What is required: Recreate the listing that follows line for line, without pictures.
━━━ Excerpted records
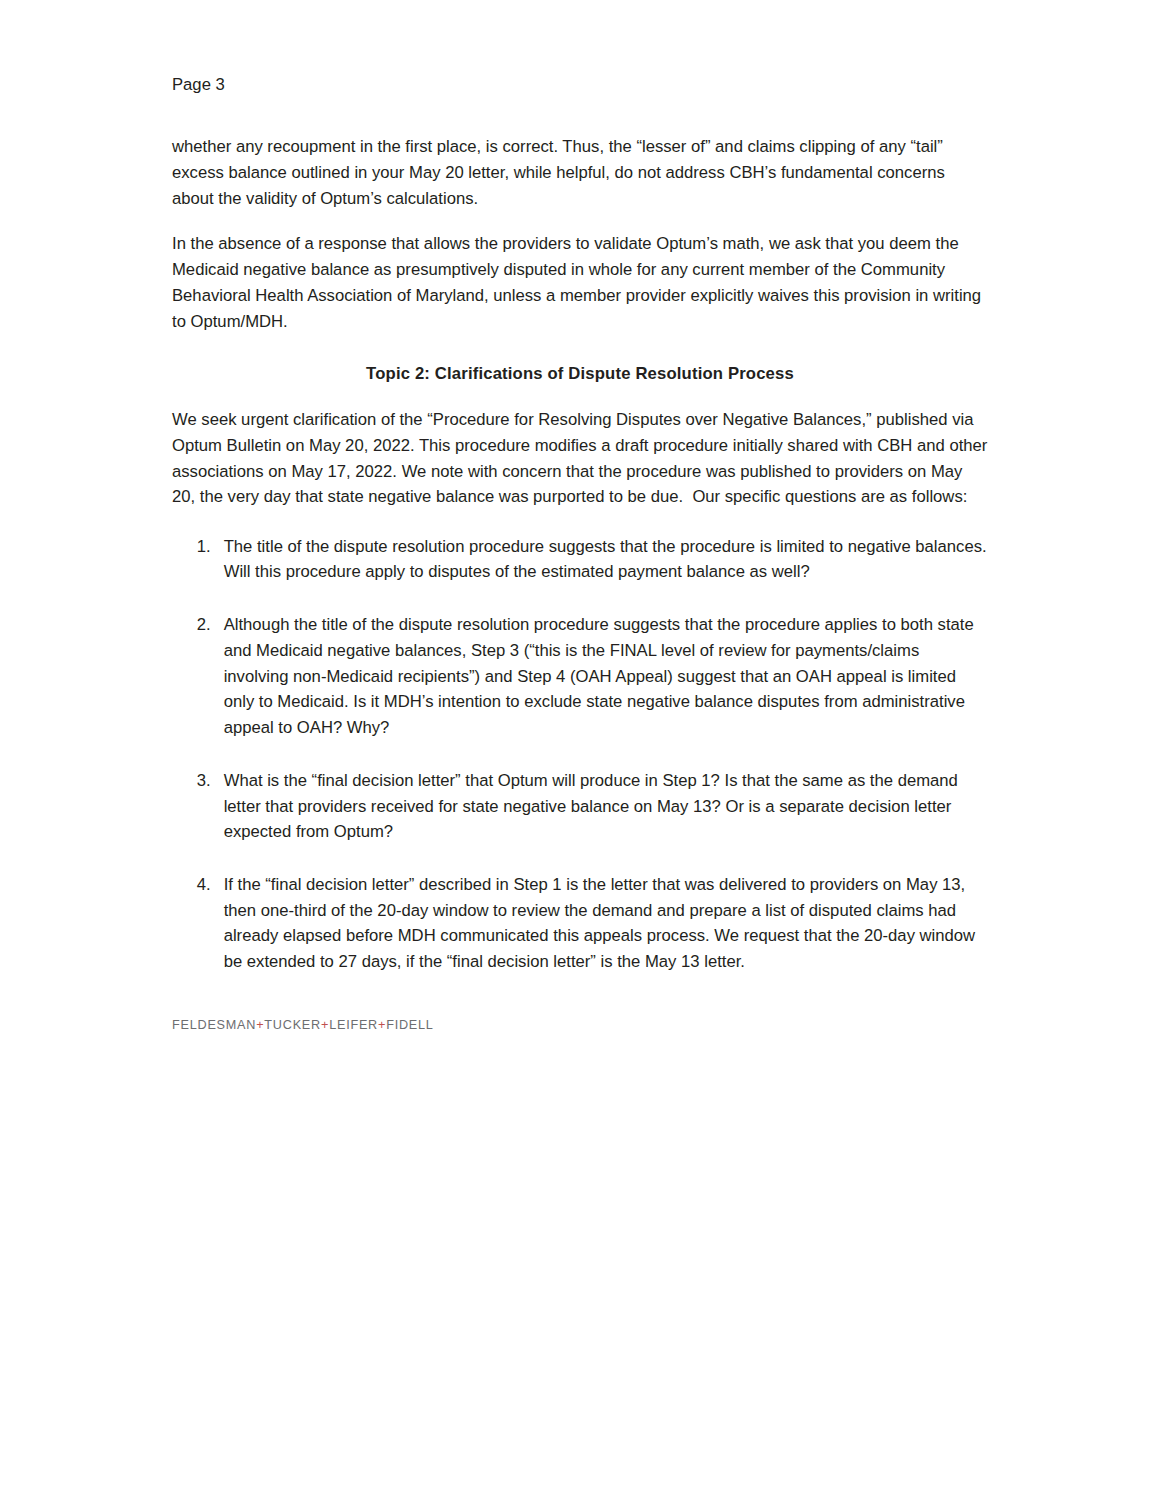Page 3
whether any recoupment in the first place, is correct. Thus, the “lesser of” and claims clipping of any “tail” excess balance outlined in your May 20 letter, while helpful, do not address CBH’s fundamental concerns about the validity of Optum’s calculations.
In the absence of a response that allows the providers to validate Optum’s math, we ask that you deem the Medicaid negative balance as presumptively disputed in whole for any current member of the Community Behavioral Health Association of Maryland, unless a member provider explicitly waives this provision in writing to Optum/MDH.
Topic 2: Clarifications of Dispute Resolution Process
We seek urgent clarification of the “Procedure for Resolving Disputes over Negative Balances,” published via Optum Bulletin on May 20, 2022. This procedure modifies a draft procedure initially shared with CBH and other associations on May 17, 2022. We note with concern that the procedure was published to providers on May 20, the very day that state negative balance was purported to be due. Our specific questions are as follows:
The title of the dispute resolution procedure suggests that the procedure is limited to negative balances. Will this procedure apply to disputes of the estimated payment balance as well?
Although the title of the dispute resolution procedure suggests that the procedure applies to both state and Medicaid negative balances, Step 3 (“this is the FINAL level of review for payments/claims involving non-Medicaid recipients”) and Step 4 (OAH Appeal) suggest that an OAH appeal is limited only to Medicaid. Is it MDH’s intention to exclude state negative balance disputes from administrative appeal to OAH? Why?
What is the “final decision letter” that Optum will produce in Step 1? Is that the same as the demand letter that providers received for state negative balance on May 13? Or is a separate decision letter expected from Optum?
If the “final decision letter” described in Step 1 is the letter that was delivered to providers on May 13, then one-third of the 20-day window to review the demand and prepare a list of disputed claims had already elapsed before MDH communicated this appeals process. We request that the 20-day window be extended to 27 days, if the “final decision letter” is the May 13 letter.
FELDESMAN+TUCKER+LEIFER+FIDELL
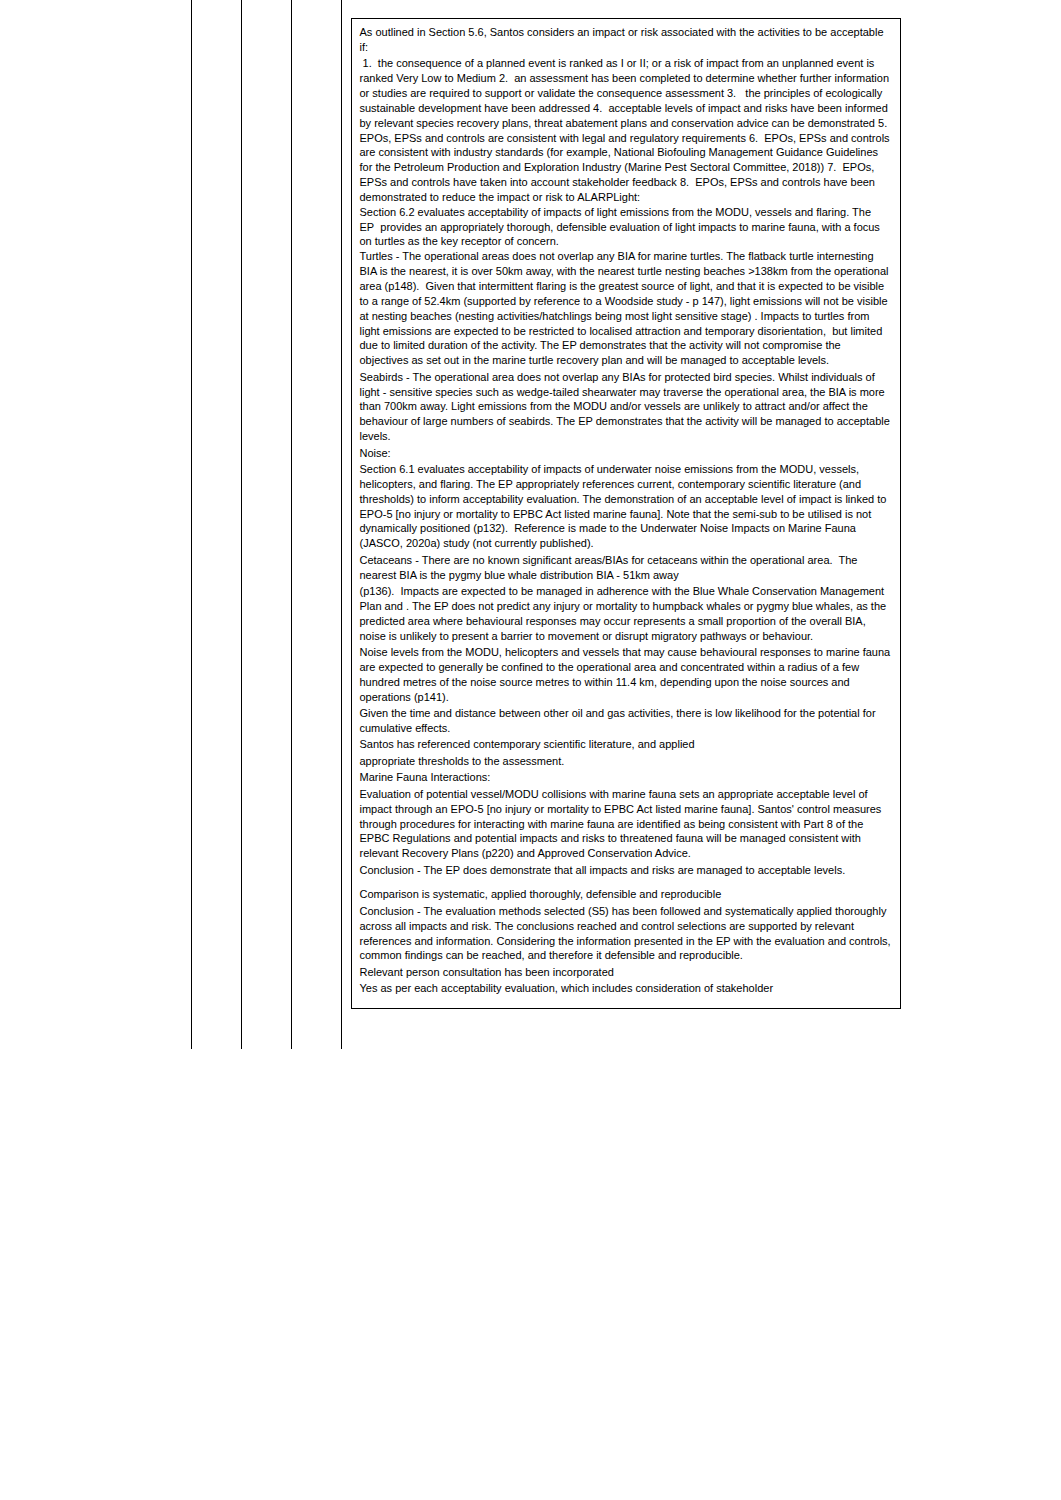As outlined in Section 5.6, Santos considers an impact or risk associated with the activities to be acceptable if:
1. the consequence of a planned event is ranked as I or II; or a risk of impact from an unplanned event is ranked Very Low to Medium 2. an assessment has been completed to determine whether further information or studies are required to support or validate the consequence assessment 3. the principles of ecologically sustainable development have been addressed 4. acceptable levels of impact and risks have been informed by relevant species recovery plans, threat abatement plans and conservation advice can be demonstrated 5. EPOs, EPSs and controls are consistent with legal and regulatory requirements 6. EPOs, EPSs and controls are consistent with industry standards (for example, National Biofouling Management Guidance Guidelines for the Petroleum Production and Exploration Industry (Marine Pest Sectoral Committee, 2018)) 7. EPOs, EPSs and controls have taken into account stakeholder feedback 8. EPOs, EPSs and controls have been demonstrated to reduce the impact or risk to ALARPLight:
Section 6.2 evaluates acceptability of impacts of light emissions from the MODU, vessels and flaring. The EP provides an appropriately thorough, defensible evaluation of light impacts to marine fauna, with a focus on turtles as the key receptor of concern.
Turtles - The operational areas does not overlap any BIA for marine turtles. The flatback turtle internesting BIA is the nearest, it is over 50km away, with the nearest turtle nesting beaches >138km from the operational area (p148). Given that intermittent flaring is the greatest source of light, and that it is expected to be visible to a range of 52.4km (supported by reference to a Woodside study - p 147), light emissions will not be visible at nesting beaches (nesting activities/hatchlings being most light sensitive stage) . Impacts to turtles from light emissions are expected to be restricted to localised attraction and temporary disorientation, but limited due to limited duration of the activity. The EP demonstrates that the activity will not compromise the objectives as set out in the marine turtle recovery plan and will be managed to acceptable levels.
Seabirds - The operational area does not overlap any BIAs for protected bird species. Whilst individuals of light - sensitive species such as wedge-tailed shearwater may traverse the operational area, the BIA is more than 700km away. Light emissions from the MODU and/or vessels are unlikely to attract and/or affect the behaviour of large numbers of seabirds. The EP demonstrates that the activity will be managed to acceptable levels.
Noise:
Section 6.1 evaluates acceptability of impacts of underwater noise emissions from the MODU, vessels, helicopters, and flaring. The EP appropriately references current, contemporary scientific literature (and thresholds) to inform acceptability evaluation. The demonstration of an acceptable level of impact is linked to EPO-5 [no injury or mortality to EPBC Act listed marine fauna]. Note that the semi-sub to be utilised is not dynamically positioned (p132). Reference is made to the Underwater Noise Impacts on Marine Fauna (JASCO, 2020a) study (not currently published).
Cetaceans - There are no known significant areas/BIAs for cetaceans within the operational area. The nearest BIA is the pygmy blue whale distribution BIA - 51km away
(p136). Impacts are expected to be managed in adherence with the Blue Whale Conservation Management Plan and . The EP does not predict any injury or mortality to humpback whales or pygmy blue whales, as the predicted area where behavioural responses may occur represents a small proportion of the overall BIA, noise is unlikely to present a barrier to movement or disrupt migratory pathways or behaviour.
Noise levels from the MODU, helicopters and vessels that may cause behavioural responses to marine fauna are expected to generally be confined to the operational area and concentrated within a radius of a few hundred metres of the noise source metres to within 11.4 km, depending upon the noise sources and operations (p141).
Given the time and distance between other oil and gas activities, there is low likelihood for the potential for cumulative effects.
Santos has referenced contemporary scientific literature, and applied
appropriate thresholds to the assessment.
Marine Fauna Interactions:
Evaluation of potential vessel/MODU collisions with marine fauna sets an appropriate acceptable level of impact through an EPO-5 [no injury or mortality to EPBC Act listed marine fauna]. Santos' control measures through procedures for interacting with marine fauna are identified as being consistent with Part 8 of the EPBC Regulations and potential impacts and risks to threatened fauna will be managed consistent with relevant Recovery Plans (p220) and Approved Conservation Advice.
Conclusion - The EP does demonstrate that all impacts and risks are managed to acceptable levels.
Comparison is systematic, applied thoroughly, defensible and reproducible
Conclusion - The evaluation methods selected (S5) has been followed and systematically applied thoroughly across all impacts and risk. The conclusions reached and control selections are supported by relevant references and information. Considering the information presented in the EP with the evaluation and controls, common findings can be reached, and therefore it defensible and reproducible.
Relevant person consultation has been incorporated
Yes as per each acceptability evaluation, which includes consideration of stakeholder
━━━━━━
Result of this task:
Page 3
whether any recoupment in the first place, is correct. Thus, the “lesser of” and claims clipping of any “tail” excess balance outlined in your May 20 letter, while helpful, do not address CBH’s fundamental concerns about the validity of Optum’s calculations.
In the absence of a response that allows the providers to validate Optum’s math, we ask that you deem the Medicaid negative balance as presumptively disputed in whole for any current member of the Community Behavioral Health Association of Maryland, unless a member provider explicitly waives this provision in writing to Optum/MDH.
Topic 2: Clarifications of Dispute Resolution Process
We seek urgent clarification of the “Procedure for Resolving Disputes over Negative Balances,” published via Optum Bulletin on May 20, 2022. This procedure modifies a draft procedure initially shared with CBH and other associations on May 17, 2022. We note with concern that the procedure was published to providers on May 20, the very day that state negative balance was purported to be due. Our specific questions are as follows:
The title of the dispute resolution procedure suggests that the procedure is limited to negative balances. Will this procedure apply to disputes of the estimated payment balance as well?
Although the title of the dispute resolution procedure suggests that the procedure applies to both state and Medicaid negative balances, Step 3 (“this is the FINAL level of review for payments/claims involving non-Medicaid recipients”) and Step 4 (OAH Appeal) suggest that an OAH appeal is limited only to Medicaid. Is it MDH’s intention to exclude state negative balance disputes from administrative appeal to OAH? Why?
What is the “final decision letter” that Optum will produce in Step 1? Is that the same as the demand letter that providers received for state negative balance on May 13? Or is a separate decision letter expected from Optum?
If the “final decision letter” described in Step 1 is the letter that was delivered to providers on May 13, then one-third of the 20-day window to review the demand and prepare a list of disputed claims had already elapsed before MDH communicated this appeals process. We request that the 20-day window be extended to 27 days, if the “final decision letter” is the May 13 letter.
FELDESMAN+TUCKER+LEIFER+FIDELL
As outlined in Section 5.6, Santos considers an impact or risk associated with the activities to be acceptable if:
1. the consequence of a planned event is ranked as I or II; or a risk of impact from an unplanned event is ranked Very Low to Medium 2. an assessment has been completed to determine whether further information or studies are required to support or validate the consequence assessment 3. the principles of ecologically sustainable development have been addressed 4. acceptable levels of impact and risks have been informed by relevant species recovery plans, threat abatement plans and conservation advice can be demonstrated 5. EPOs, EPSs and controls are consistent with legal and regulatory requirements 6. EPOs, EPSs and controls are consistent with industry standards (for example, National Biofouling Management Guidance Guidelines for the Petroleum Production and Exploration Industry (Marine Pest Sectoral Committee, 2018)) 7. EPOs, EPSs and controls have taken into account stakeholder feedback 8. EPOs, EPSs and controls have been demonstrated to reduce the impact or risk to ALARPLight:
Section 6.2 evaluates acceptability of impacts of light emissions from the MODU, vessels and flaring. The EP provides an appropriately thorough, defensible evaluation of light impacts to marine fauna, with a focus on turtles as the key receptor of concern.
Turtles - The operational areas does not overlap any BIA for marine turtles. The flatback turtle internesting BIA is the nearest, it is over 50km away, with the nearest turtle nesting beaches >138km from the operational area (p148). Given that intermittent flaring is the greatest source of light, and that it is expected to be visible to a range of 52.4km (supported by reference to a Woodside study - p 147), light emissions will not be visible at nesting beaches (nesting activities/hatchlings being most light sensitive stage) . Impacts to turtles from light emissions are expected to be restricted to localised attraction and temporary disorientation, but limited due to limited duration of the activity. The EP demonstrates that the activity will not compromise the objectives as set out in the marine turtle recovery plan and will be managed to acceptable levels.
Seabirds - The operational area does not overlap any BIAs for protected bird species. Whilst individuals of light - sensitive species such as wedge-tailed shearwater may traverse the operational area, the BIA is more than 700km away. Light emissions from the MODU and/or vessels are unlikely to attract and/or affect the behaviour of large numbers of seabirds. The EP demonstrates that the activity will be managed to acceptable levels.
Noise:
Section 6.1 evaluates acceptability of impacts of underwater noise emissions from the MODU, vessels, helicopters, and flaring. The EP appropriately references current, contemporary scientific literature (and thresholds) to inform acceptability evaluation. The demonstration of an acceptable level of impact is linked to EPO-5 [no injury or mortality to EPBC Act listed marine fauna]. Note that the semi-sub to be utilised is not dynamically positioned (p132). Reference is made to the Underwater Noise Impacts on Marine Fauna (JASCO, 2020a) study (not currently published).
Cetaceans - There are no known significant areas/BIAs for cetaceans within the operational area. The nearest BIA is the pygmy blue whale distribution BIA - 51km away
(p136). Impacts are expected to be managed in adherence with the Blue Whale Conservation Management Plan and . The EP does not predict any injury or mortality to humpback whales or pygmy blue whales, as the predicted area where behavioural responses may occur represents a small proportion of the overall BIA, noise is unlikely to present a barrier to movement or disrupt migratory pathways or behaviour.
Noise levels from the MODU, helicopters and vessels that may cause behavioural responses to marine fauna are expected to generally be confined to the operational area and concentrated within a radius of a few hundred metres of the noise source metres to within 11.4 km, depending upon the noise sources and operations (p141).
Given the time and distance between other oil and gas activities, there is low likelihood for the potential for cumulative effects.
Santos has referenced contemporary scientific literature, and applied
appropriate thresholds to the assessment.
Marine Fauna Interactions:
Evaluation of potential vessel/MODU collisions with marine fauna sets an appropriate acceptable level of impact through an EPO-5 [no injury or mortality to EPBC Act listed marine fauna]. Santos' control measures through procedures for interacting with marine fauna are identified as being consistent with Part 8 of the EPBC Regulations and potential impacts and risks to threatened fauna will be managed consistent with relevant Recovery Plans (p220) and Approved Conservation Advice.
Conclusion - The EP does demonstrate that all impacts and risks are managed to acceptable levels.
Comparison is systematic, applied thoroughly, defensible and reproducible
Conclusion - The evaluation methods selected (S5) has been followed and systematically applied thoroughly across all impacts and risk. The conclusions reached and control selections are supported by relevant references and information. Considering the information presented in the EP with the evaluation and controls, common findings can be reached, and therefore it defensible and reproducible.
Relevant person consultation has been incorporated
Yes as per each acceptability evaluation, which includes consideration of stakeholder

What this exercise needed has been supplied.